Secondly, the adoption of the Sustainable Development Goals (SDGs) in 2015 requires that the ARQ be revised to ensure that tracking progress in drug control is in line with – and feeds into – the achievement of the 2030 Agenda for Sustainable Development. As a functional commission of the Economic and Social Council (ECOSOC), the UN Commission on Narcotic Drugs (CND) is mandated to report back to ECOSOC on its contribution to the achievement of the SDGs. Tracking progress towards drug control through the SDG lens is essential in this task. Tracking such progress is also critical to ensure more coherence within the UN system, in particular in making sure that drug policies contribute to, rather than undermine, the broader objectives of the United Nations.

Thirdly, a simplification and streamlining of drug-related indicators is urgently needed to increase the response rate to the ARQ, especially in Africa, Latin America and Asia.

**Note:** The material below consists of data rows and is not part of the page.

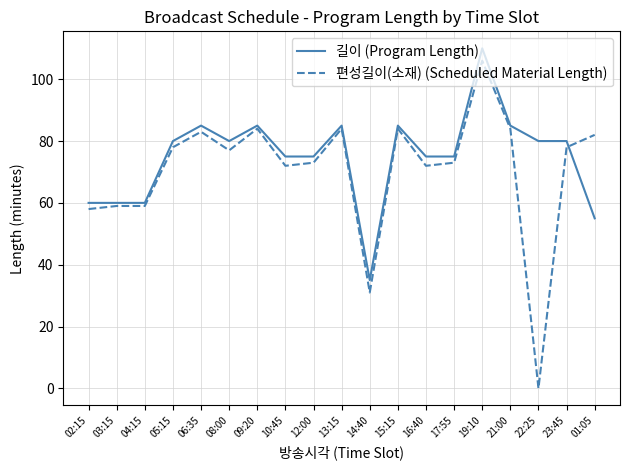

The value of 길이 (Program Length) at 17:55 is 45. True or false?

False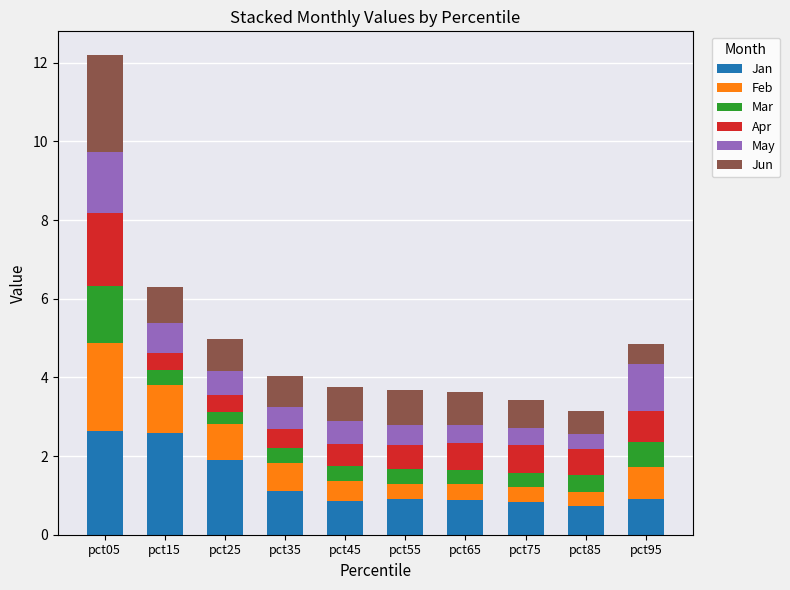

What is the total value across all series at pct45?

3.8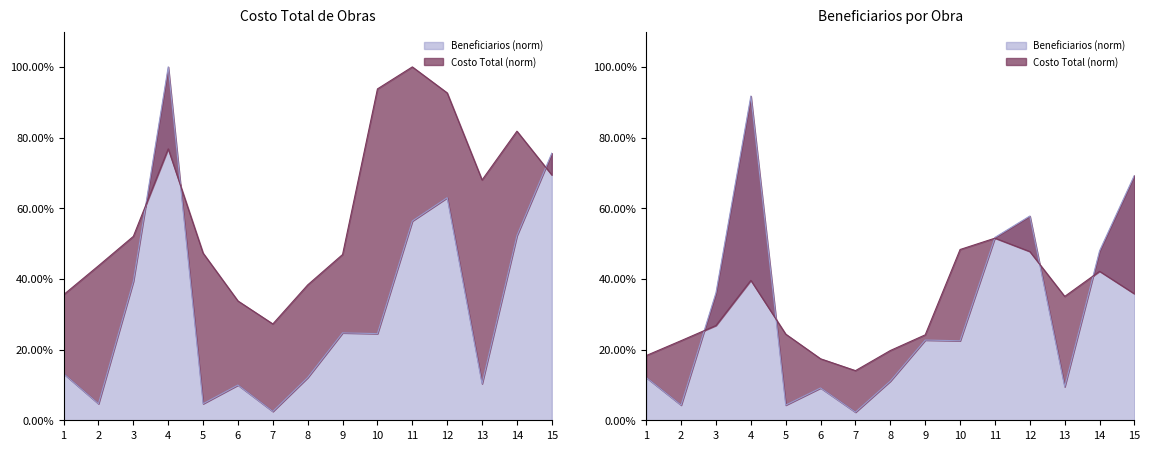

Which series has the largest total across all categories?

Beneficiaries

The UNODC kicked off the ARQ review process at an expert working group meeting on 29th to 31st January 2018, to discuss quality, gaps and challenges in data collection. However, the meeting fell short of a meaningful reconsideration of the ARQ, and little discussion took place on how to incorporate UNGASS implementation and the achievement of the SDGs in a revised version of the ARQ. IDPC raised these and other concerns in a letter which was eventually shared by the UNODC to the participants of the meeting.